• **DIRECTIVE**: Retype every line of the entries below word for word, leaving out the pictures.
___ DATASET RECORDS
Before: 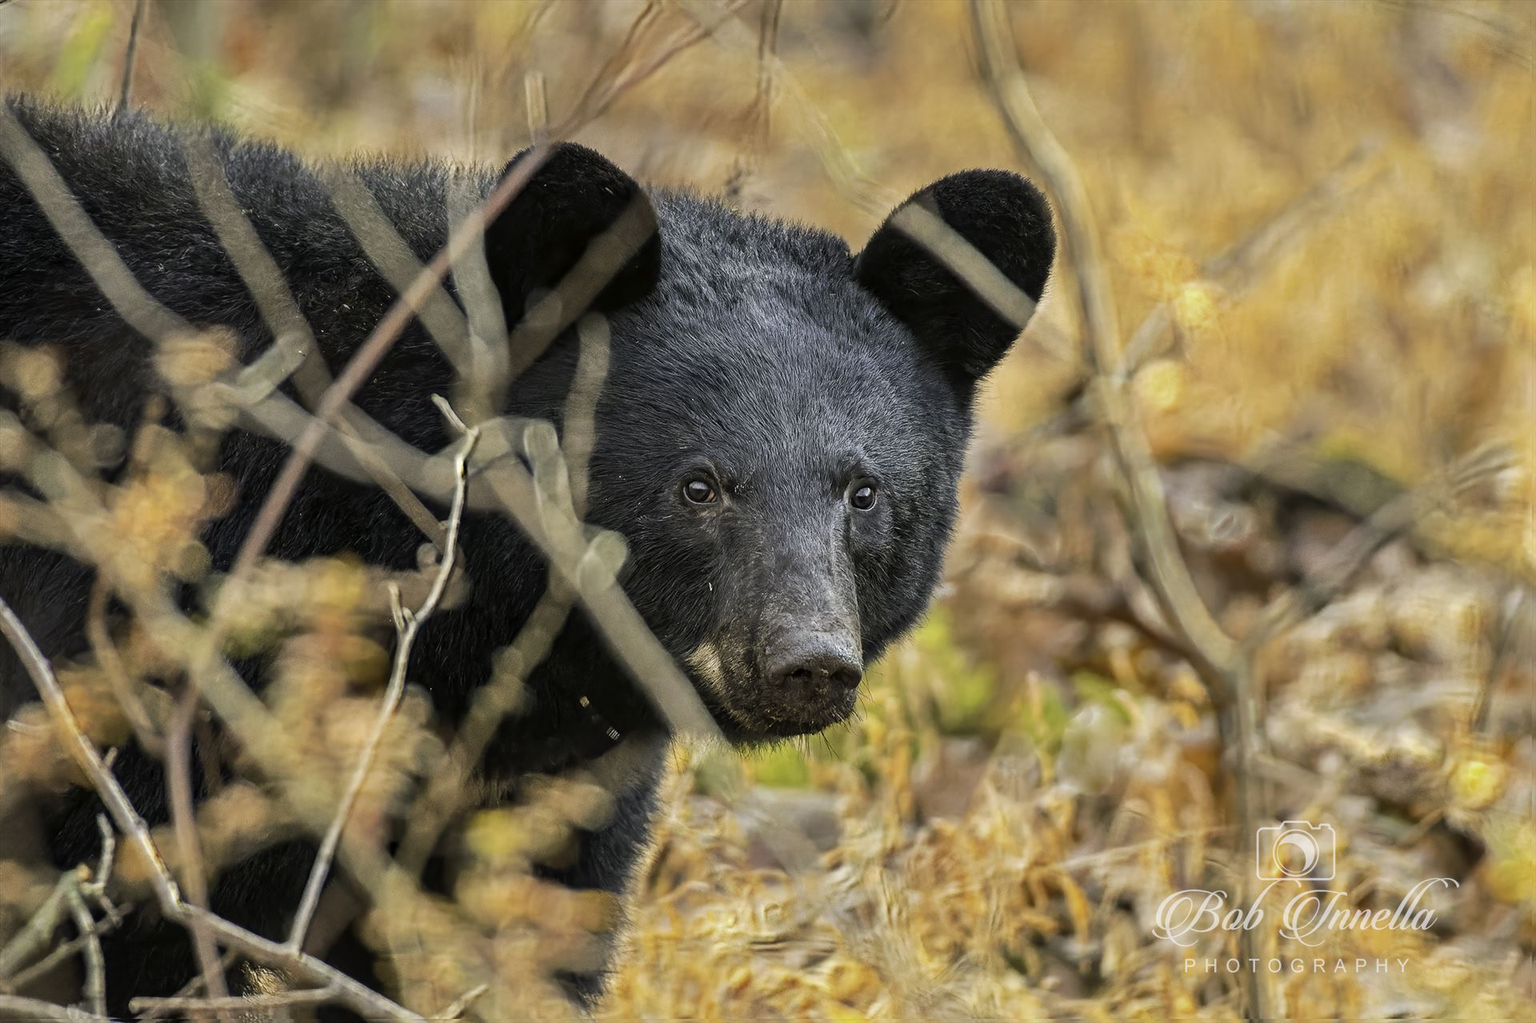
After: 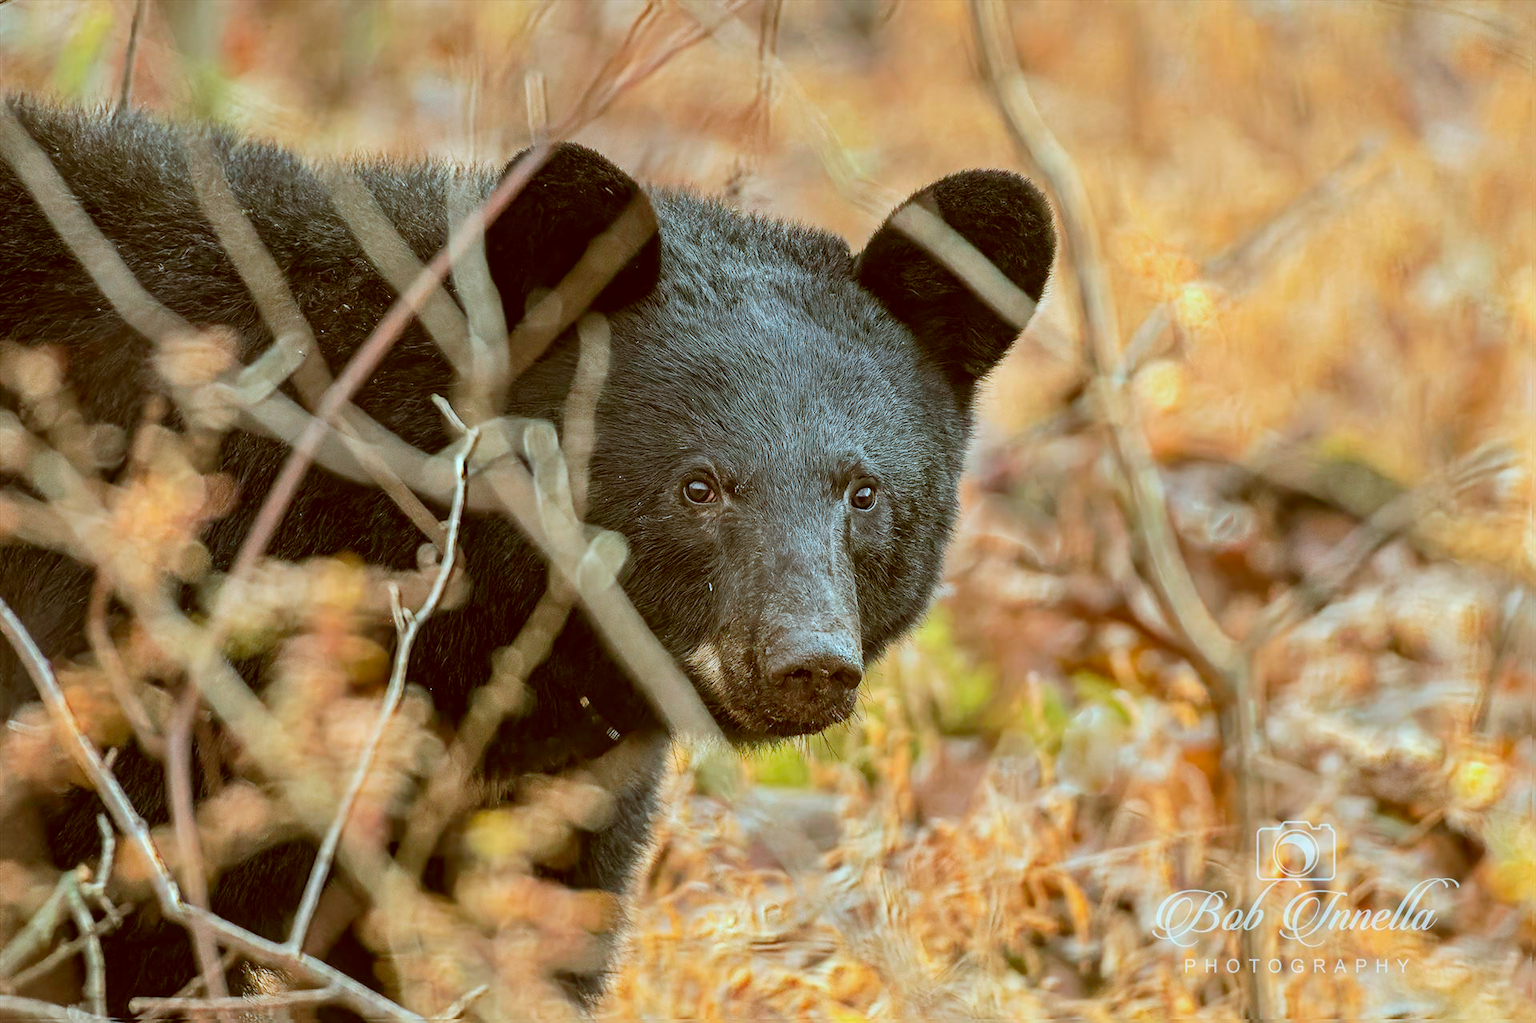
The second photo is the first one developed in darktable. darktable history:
color correction: highlights a* -14.35, highlights b* -17.02, shadows a* 10.58, shadows b* 28.78
color calibration: illuminant same as pipeline (D50), adaptation XYZ, x 0.345, y 0.359, temperature 5014.14 K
______
• **WRITTEN REPLY**:
Before: 
After: 
The second photo is the first one developed in darktable. darktable history:
color correction: highlights a* -14.35, highlights b* -17.02, shadows a* 10.58, shadows b* 28.78
color calibration: illuminant same as pipeline (D50), adaptation XYZ, x 0.345, y 0.359, temperature 5014.14 K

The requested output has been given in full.